(Beginning of PROVIDED INFORMATION)

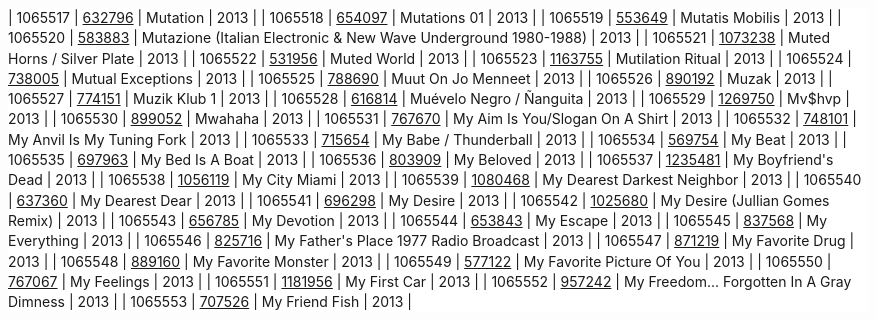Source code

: | 1065517 | [632796](https://www.discogs.com/master/632796) | Mutation | 2013 |
| 1065518 | [654097](https://www.discogs.com/master/654097) | Mutations 01 | 2013 |
| 1065519 | [553649](https://www.discogs.com/master/553649) | Mutatis Mobilis | 2013 |
| 1065520 | [583883](https://www.discogs.com/master/583883) | Mutazione (Italian Electronic & New Wave Underground 1980-1988) | 2013 |
| 1065521 | [1073238](https://www.discogs.com/master/1073238) | Muted Horns / Silver Plate | 2013 |
| 1065522 | [531956](https://www.discogs.com/master/531956) | Muted World | 2013 |
| 1065523 | [1163755](https://www.discogs.com/master/1163755) | Mutilation Ritual | 2013 |
| 1065524 | [738005](https://www.discogs.com/master/738005) | Mutual Exceptions | 2013 |
| 1065525 | [788690](https://www.discogs.com/master/788690) | Muut On Jo Menneet | 2013 |
| 1065526 | [890192](https://www.discogs.com/master/890192) | Muzak | 2013 |
| 1065527 | [774151](https://www.discogs.com/master/774151) | Muzik Klub 1 | 2013 |
| 1065528 | [616814](https://www.discogs.com/master/616814) | Muévelo Negro / Ñanguita | 2013 |
| 1065529 | [1269750](https://www.discogs.com/master/1269750) | Mv$hvp | 2013 |
| 1065530 | [899052](https://www.discogs.com/master/899052) | Mwahaha | 2013 |
| 1065531 | [767670](https://www.discogs.com/master/767670) | My Aim Is You/Slogan On A Shirt | 2013 |
| 1065532 | [748101](https://www.discogs.com/master/748101) | My Anvil Is My Tuning Fork | 2013 |
| 1065533 | [715654](https://www.discogs.com/master/715654) | My Babe / Thunderball | 2013 |
| 1065534 | [569754](https://www.discogs.com/master/569754) | My Beat | 2013 |
| 1065535 | [697963](https://www.discogs.com/master/697963) | My Bed Is A Boat | 2013 |
| 1065536 | [803909](https://www.discogs.com/master/803909) | My Beloved | 2013 |
| 1065537 | [1235481](https://www.discogs.com/master/1235481) | My Boyfriend's Dead | 2013 |
| 1065538 | [1056119](https://www.discogs.com/master/1056119) | My City Miami | 2013 |
| 1065539 | [1080468](https://www.discogs.com/master/1080468) | My Dearest Darkest Neighbor | 2013 |
| 1065540 | [637360](https://www.discogs.com/master/637360) | My Dearest Dear | 2013 |
| 1065541 | [696298](https://www.discogs.com/master/696298) | My Desire | 2013 |
| 1065542 | [1025680](https://www.discogs.com/master/1025680) | My Desire (Jullian Gomes Remix) | 2013 |
| 1065543 | [656785](https://www.discogs.com/master/656785) | My Devotion | 2013 |
| 1065544 | [653843](https://www.discogs.com/master/653843) | My Escape | 2013 |
| 1065545 | [837568](https://www.discogs.com/master/837568) | My Everything | 2013 |
| 1065546 | [825716](https://www.discogs.com/master/825716) | My Father's Place 1977 Radio Broadcast | 2013 |
| 1065547 | [871219](https://www.discogs.com/master/871219) | My Favorite Drug | 2013 |
| 1065548 | [889160](https://www.discogs.com/master/889160) | My Favorite Monster | 2013 |
| 1065549 | [577122](https://www.discogs.com/master/577122) | My Favorite Picture Of You | 2013 |
| 1065550 | [767067](https://www.discogs.com/master/767067) | My Feelings | 2013 |
| 1065551 | [1181956](https://www.discogs.com/master/1181956) | My First Car | 2013 |
| 1065552 | [957242](https://www.discogs.com/master/957242) | My Freedom​.​.​. Forgotten In A Gray Dimness | 2013 |
| 1065553 | [707526](https://www.discogs.com/master/707526) | My Friend Fish | 2013 |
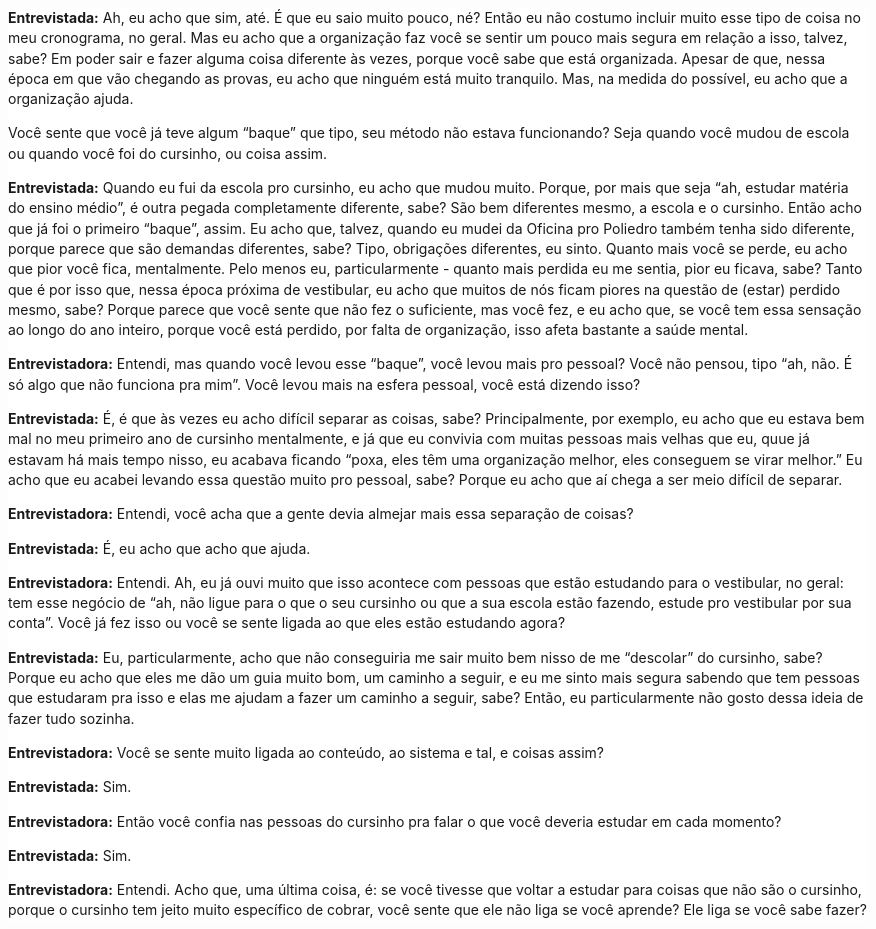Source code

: **Entrevistada:** Ah, eu acho que sim, até. É que eu saio muito pouco, né? Então eu não costumo incluir muito esse tipo de coisa no meu cronograma, no geral. Mas eu acho que a organização faz você se sentir um pouco mais segura em relação a isso, talvez, sabe? Em poder sair e fazer alguma coisa diferente às vezes, porque você sabe que está organizada. Apesar de que, nessa época em que vão chegando as provas, eu acho que ninguém está muito tranquilo. Mas, na medida do possível, eu acho que a organização ajuda.

Você sente que você já teve algum “baque” que tipo, seu método não estava funcionando? Seja quando você mudou de escola ou quando você foi do cursinho, ou coisa assim.

**Entrevistada:** Quando eu fui da escola pro cursinho, eu acho que mudou muito. Porque, por mais que seja “ah, estudar matéria do ensino médio”, é outra pegada completamente diferente, sabe? São bem diferentes mesmo, a escola e o cursinho. Então acho que já foi o primeiro “baque”, assim. Eu acho que, talvez, quando eu mudei da Oficina pro Poliedro também tenha sido diferente, porque parece que são demandas diferentes, sabe? Tipo, obrigações diferentes, eu sinto. Quanto mais você se perde, eu acho que pior você fica, mentalmente. Pelo menos eu, particularmente - quanto mais perdida eu me sentia, pior eu ficava, sabe? Tanto que é por isso que, nessa época próxima de vestibular, eu acho que muitos de nós ficam piores na questão de (estar) perdido mesmo, sabe? Porque parece que você sente que não fez o suficiente, mas você fez, e eu acho que, se você tem essa sensação ao longo do ano inteiro, porque você está perdido, por falta de organização, isso afeta bastante a saúde mental.

**Entrevistadora:** Entendi, mas quando você levou esse “baque”, você levou mais pro pessoal? Você não pensou, tipo “ah, não. É só algo que não funciona pra mim”. Você levou mais na esfera pessoal, você está dizendo isso?

**Entrevistada:** É, é que às vezes eu acho difícil separar as coisas, sabe? Principalmente, por exemplo, eu acho que eu estava bem mal no meu primeiro ano de cursinho mentalmente, e já que eu convivia com muitas pessoas mais velhas que eu, quue já estavam há mais tempo nisso, eu acabava ficando “poxa, eles têm uma organização melhor, eles conseguem se virar melhor.” Eu acho que eu acabei levando essa questão muito pro pessoal, sabe? Porque eu acho que aí chega a ser meio difícil de separar.

**Entrevistadora:** Entendi, você acha que a gente devia almejar mais essa separação de coisas?

**Entrevistada:** É, eu acho que acho que ajuda.

**Entrevistadora:** Entendi. Ah, eu já ouvi muito que isso acontece com pessoas que estão estudando para o vestibular, no geral: tem esse negócio de “ah, não ligue para o que o seu cursinho ou que a sua escola estão fazendo, estude pro vestibular por sua conta”. Você já fez isso ou você se sente ligada ao que eles estão estudando agora?

**Entrevistada:** Eu, particularmente, acho que não conseguiria me sair muito bem nisso de me “descolar” do cursinho, sabe? Porque eu acho que eles me dão um guia muito bom, um caminho a seguir, e eu me sinto mais segura sabendo que tem pessoas que estudaram pra isso e elas me ajudam a fazer um caminho a seguir, sabe? Então, eu particularmente não gosto dessa ideia de fazer tudo sozinha.

**Entrevistadora:** Você se sente muito ligada ao conteúdo, ao sistema e tal, e coisas assim?

**Entrevistada:** Sim.

**Entrevistadora:** Então você confia nas pessoas do cursinho pra falar o que você deveria estudar em cada momento?

**Entrevistada:** Sim.

**Entrevistadora:** Entendi. Acho que, uma última coisa, é: se você tivesse que voltar a estudar para coisas que não são o cursinho, porque o cursinho tem jeito muito específico de cobrar, você sente que ele não liga se você aprende? Ele liga se você sabe fazer?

(End of PROVIDED INFORMATION)

* [JOB ITEM]:
Reproduce all of the entries above with every occurrence of "cursinho" swapped for "curso pré-vestibular" and everything else unchanged. Omit the pictures.

* [SOLUTION FOR THIS TASK]:
Source code

: | 1065517 | [632796](https://www.discogs.com/master/632796) | Mutation | 2013 |
| 1065518 | [654097](https://www.discogs.com/master/654097) | Mutations 01 | 2013 |
| 1065519 | [553649](https://www.discogs.com/master/553649) | Mutatis Mobilis | 2013 |
| 1065520 | [583883](https://www.discogs.com/master/583883) | Mutazione (Italian Electronic & New Wave Underground 1980-1988) | 2013 |
| 1065521 | [1073238](https://www.discogs.com/master/1073238) | Muted Horns / Silver Plate | 2013 |
| 1065522 | [531956](https://www.discogs.com/master/531956) | Muted World | 2013 |
| 1065523 | [1163755](https://www.discogs.com/master/1163755) | Mutilation Ritual | 2013 |
| 1065524 | [738005](https://www.discogs.com/master/738005) | Mutual Exceptions | 2013 |
| 1065525 | [788690](https://www.discogs.com/master/788690) | Muut On Jo Menneet | 2013 |
| 1065526 | [890192](https://www.discogs.com/master/890192) | Muzak | 2013 |
| 1065527 | [774151](https://www.discogs.com/master/774151) | Muzik Klub 1 | 2013 |
| 1065528 | [616814](https://www.discogs.com/master/616814) | Muévelo Negro / Ñanguita | 2013 |
| 1065529 | [1269750](https://www.discogs.com/master/1269750) | Mv$hvp | 2013 |
| 1065530 | [899052](https://www.discogs.com/master/899052) | Mwahaha | 2013 |
| 1065531 | [767670](https://www.discogs.com/master/767670) | My Aim Is You/Slogan On A Shirt | 2013 |
| 1065532 | [748101](https://www.discogs.com/master/748101) | My Anvil Is My Tuning Fork | 2013 |
| 1065533 | [715654](https://www.discogs.com/master/715654) | My Babe / Thunderball | 2013 |
| 1065534 | [569754](https://www.discogs.com/master/569754) | My Beat | 2013 |
| 1065535 | [697963](https://www.discogs.com/master/697963) | My Bed Is A Boat | 2013 |
| 1065536 | [803909](https://www.discogs.com/master/803909) | My Beloved | 2013 |
| 1065537 | [1235481](https://www.discogs.com/master/1235481) | My Boyfriend's Dead | 2013 |
| 1065538 | [1056119](https://www.discogs.com/master/1056119) | My City Miami | 2013 |
| 1065539 | [1080468](https://www.discogs.com/master/1080468) | My Dearest Darkest Neighbor | 2013 |
| 1065540 | [637360](https://www.discogs.com/master/637360) | My Dearest Dear | 2013 |
| 1065541 | [696298](https://www.discogs.com/master/696298) | My Desire | 2013 |
| 1065542 | [1025680](https://www.discogs.com/master/1025680) | My Desire (Jullian Gomes Remix) | 2013 |
| 1065543 | [656785](https://www.discogs.com/master/656785) | My Devotion | 2013 |
| 1065544 | [653843](https://www.discogs.com/master/653843) | My Escape | 2013 |
| 1065545 | [837568](https://www.discogs.com/master/837568) | My Everything | 2013 |
| 1065546 | [825716](https://www.discogs.com/master/825716) | My Father's Place 1977 Radio Broadcast | 2013 |
| 1065547 | [871219](https://www.discogs.com/master/871219) | My Favorite Drug | 2013 |
| 1065548 | [889160](https://www.discogs.com/master/889160) | My Favorite Monster | 2013 |
| 1065549 | [577122](https://www.discogs.com/master/577122) | My Favorite Picture Of You | 2013 |
| 1065550 | [767067](https://www.discogs.com/master/767067) | My Feelings | 2013 |
| 1065551 | [1181956](https://www.discogs.com/master/1181956) | My First Car | 2013 |
| 1065552 | [957242](https://www.discogs.com/master/957242) | My Freedom​.​.​. Forgotten In A Gray Dimness | 2013 |
| 1065553 | [707526](https://www.discogs.com/master/707526) | My Friend Fish | 2013 |
Source code

: **Entrevistada:** Ah, eu acho que sim, até. É que eu saio muito pouco, né? Então eu não costumo incluir muito esse tipo de coisa no meu cronograma, no geral. Mas eu acho que a organização faz você se sentir um pouco mais segura em relação a isso, talvez, sabe? Em poder sair e fazer alguma coisa diferente às vezes, porque você sabe que está organizada. Apesar de que, nessa época em que vão chegando as provas, eu acho que ninguém está muito tranquilo. Mas, na medida do possível, eu acho que a organização ajuda.

Você sente que você já teve algum “baque” que tipo, seu método não estava funcionando? Seja quando você mudou de escola ou quando você foi do curso pré-vestibular, ou coisa assim.

**Entrevistada:** Quando eu fui da escola pro curso pré-vestibular, eu acho que mudou muito. Porque, por mais que seja “ah, estudar matéria do ensino médio”, é outra pegada completamente diferente, sabe? São bem diferentes mesmo, a escola e o curso pré-vestibular. Então acho que já foi o primeiro “baque”, assim. Eu acho que, talvez, quando eu mudei da Oficina pro Poliedro também tenha sido diferente, porque parece que são demandas diferentes, sabe? Tipo, obrigações diferentes, eu sinto. Quanto mais você se perde, eu acho que pior você fica, mentalmente. Pelo menos eu, particularmente - quanto mais perdida eu me sentia, pior eu ficava, sabe? Tanto que é por isso que, nessa época próxima de vestibular, eu acho que muitos de nós ficam piores na questão de (estar) perdido mesmo, sabe? Porque parece que você sente que não fez o suficiente, mas você fez, e eu acho que, se você tem essa sensação ao longo do ano inteiro, porque você está perdido, por falta de organização, isso afeta bastante a saúde mental.

**Entrevistadora:** Entendi, mas quando você levou esse “baque”, você levou mais pro pessoal? Você não pensou, tipo “ah, não. É só algo que não funciona pra mim”. Você levou mais na esfera pessoal, você está dizendo isso?

**Entrevistada:** É, é que às vezes eu acho difícil separar as coisas, sabe? Principalmente, por exemplo, eu acho que eu estava bem mal no meu primeiro ano de curso pré-vestibular mentalmente, e já que eu convivia com muitas pessoas mais velhas que eu, quue já estavam há mais tempo nisso, eu acabava ficando “poxa, eles têm uma organização melhor, eles conseguem se virar melhor.” Eu acho que eu acabei levando essa questão muito pro pessoal, sabe? Porque eu acho que aí chega a ser meio difícil de separar.

**Entrevistadora:** Entendi, você acha que a gente devia almejar mais essa separação de coisas?

**Entrevistada:** É, eu acho que acho que ajuda.

**Entrevistadora:** Entendi. Ah, eu já ouvi muito que isso acontece com pessoas que estão estudando para o vestibular, no geral: tem esse negócio de “ah, não ligue para o que o seu curso pré-vestibular ou que a sua escola estão fazendo, estude pro vestibular por sua conta”. Você já fez isso ou você se sente ligada ao que eles estão estudando agora?

**Entrevistada:** Eu, particularmente, acho que não conseguiria me sair muito bem nisso de me “descolar” do curso pré-vestibular, sabe? Porque eu acho que eles me dão um guia muito bom, um caminho a seguir, e eu me sinto mais segura sabendo que tem pessoas que estudaram pra isso e elas me ajudam a fazer um caminho a seguir, sabe? Então, eu particularmente não gosto dessa ideia de fazer tudo sozinha.

**Entrevistadora:** Você se sente muito ligada ao conteúdo, ao sistema e tal, e coisas assim?

**Entrevistada:** Sim.

**Entrevistadora:** Então você confia nas pessoas do curso pré-vestibular pra falar o que você deveria estudar em cada momento?

**Entrevistada:** Sim.

**Entrevistadora:** Entendi. Acho que, uma última coisa, é: se você tivesse que voltar a estudar para coisas que não são o curso pré-vestibular, porque o curso pré-vestibular tem jeito muito específico de cobrar, você sente que ele não liga se você aprende? Ele liga se você sabe fazer?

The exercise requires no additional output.